But their presence was educational as opposed to a real emergency.

As juniors and seniors arrived in the south parking lot of the school they saw a mock crash scene and a 9-1-1 call that played over loudspeakers.

“I’m at the high school and there’s been a really bad wreck here,” a lady said in a phone call to the 9-1-1 operator. “I think somebody’s dead.
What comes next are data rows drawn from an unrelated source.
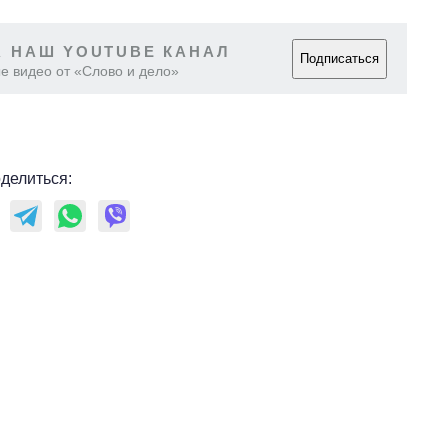
 НАШ YOUTUBE КАНАЛ
Подписаться
е видео от «Слово и дело»
делиться:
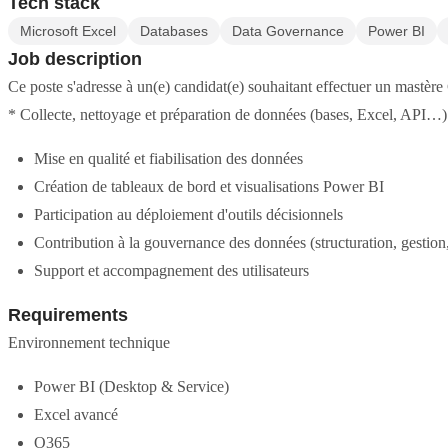
Tech stack
Microsoft Excel
Databases
Data Governance
Power BI
Job description
Ce poste s'adresse à un(e) candidat(e) souhaitant effectuer un mastèr
* Collecte, nettoyage et préparation de données (bases, Excel, API…)
Mise en qualité et fiabilisation des données
Création de tableaux de bord et visualisations Power BI
Participation au déploiement d'outils décisionnels
Contribution à la gouvernance des données (structuration, gestion,
Support et accompagnement des utilisateurs
Requirements
Environnement technique
Power BI (Desktop & Service)
Excel avancé
O365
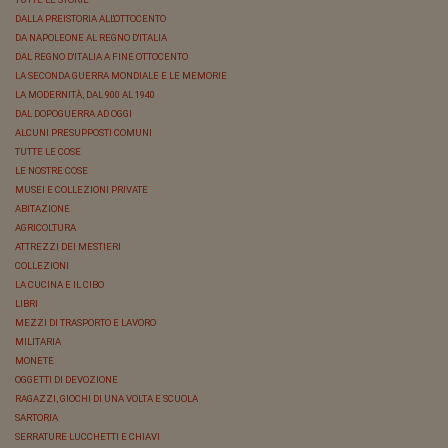
DALLA PREISTORIA ALL'OTTOCENTO
DA NAPOLEONE AL REGNO D'ITALIA
DAL REGNO D'ITALIA A FINE OTTOCENTO
LA SECONDA GUERRA MONDIALE E LE MEMORIE
LA MODERNITÀ, DAL 900 AL 1940
DAL DOPOGUERRA AD OGGI
ALCUNI PRESUPPOSTI COMUNI
TUTTE LE COSE
LE NOSTRE COSE
MUSEI E COLLEZIONI PRIVATE
ABITAZIONE
AGRICOLTURA
ATTREZZI DEI MESTIERI
COLLEZIONI
LA CUCINA E IL CIBO
LIBRI
MEZZI DI TRASPORTO E LAVORO
MILITARIA
MONETE
OGGETTI DI DEVOZIONE
RAGAZZI, GIOCHI DI UNA VOLTA E SCUOLA
SARTORIA
SERRATURE LUCCHETTI E CHIAVI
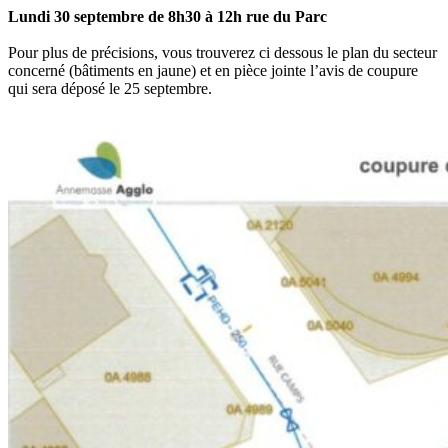
Lundi 30 septembre de 8h30 à 12h rue du Parc
Pour plus de précisions, vous trouverez ci dessous le plan du secteur
concerné (bâtiments en jaune) et en pièce jointe l’avis de coupure
qui sera déposé le 25 septembre.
Oh my God, can you please get somebody here?”

Over the next 45 minutes the high school students witnessed a realistic re-creation of a car crash scene where a drunk driver hit another car head-on.

Sirens screaming, Nixa police pulled up to the crash scene first followed by firefighters, ambulances, an air-evac helicopter from CoxHealth and a hearse to pick up a fatality victim.

The scene was powerful as fire fighters used the jaws of life to extract passengers from the cars, EMT’s frantically administered chest compressions to teenagers on stretchers and the helicopter landed to pick-up the most severely injured.

From the heavily-damaged cars to the blood-covered students who played the drivers and passengers, the re-creation was made to look as realistic as possible including screams of anguish and anger when the extent of the crash was realized.

Nixa juniors Illyria Bogner and Brianna Gonzalez played passengers who were in the same car as the drunk driver and were questioned by police as to where they had been before the crash.

They admitted that they had been to a party but told officers the driver had told them he was fine and able to drive.

“We were in the drunk driver’s car and we had the ability to say no to him and stop it but we didn’t,” said Bogner of the lesson to be learned from their angle. “That stuff happens after prom and graduation and you can prevent it.”

“We get caught up in prom night and graduation because it’s supposed to be the moments we remember forever,” added Gonzalez. “But if you do something like this you’ll have to live with the consequences for the rest of your life.”

Charles Speake played the drunk driver and went through the same scenario that anyone suspected to be under the influence would experience.

He was given a series of physical tasks to perform and a breathalyzer test before being arrested, handcuffed and taken off in a police car.

“My mom was a prosecuting attorney for well over a decade,” Speake said. “If she gets a call one day saying her son got arrested for driving while intoxicated, I’m just wondering what my mom would think. She’s stated many times that she wouldn’t help me or my brother if we ever got in trouble because there have to be consequences for our actions.”

“I feel like the importance of these events is really vital,” added Luke Spain, the CoxHealth Injury Prevention Coordinator who puts on about 10 mock crashes per year in a 10-county area. “The goal is not to traumatize but to just have the students get to see firsthand what the consequences of poor decisions behind-the-wheel look like.”

As with any such attempts there will always be some in the crowd who don’t take the mock crashes seriously and the students who took part in the re-creation know that.

“It’s a huge fear of mine that people are going to be laughing at the drunk driver stumbling around or at all of us crying,” Gonzalez said. “But if it touches one person and saves one life then it will be worth it.”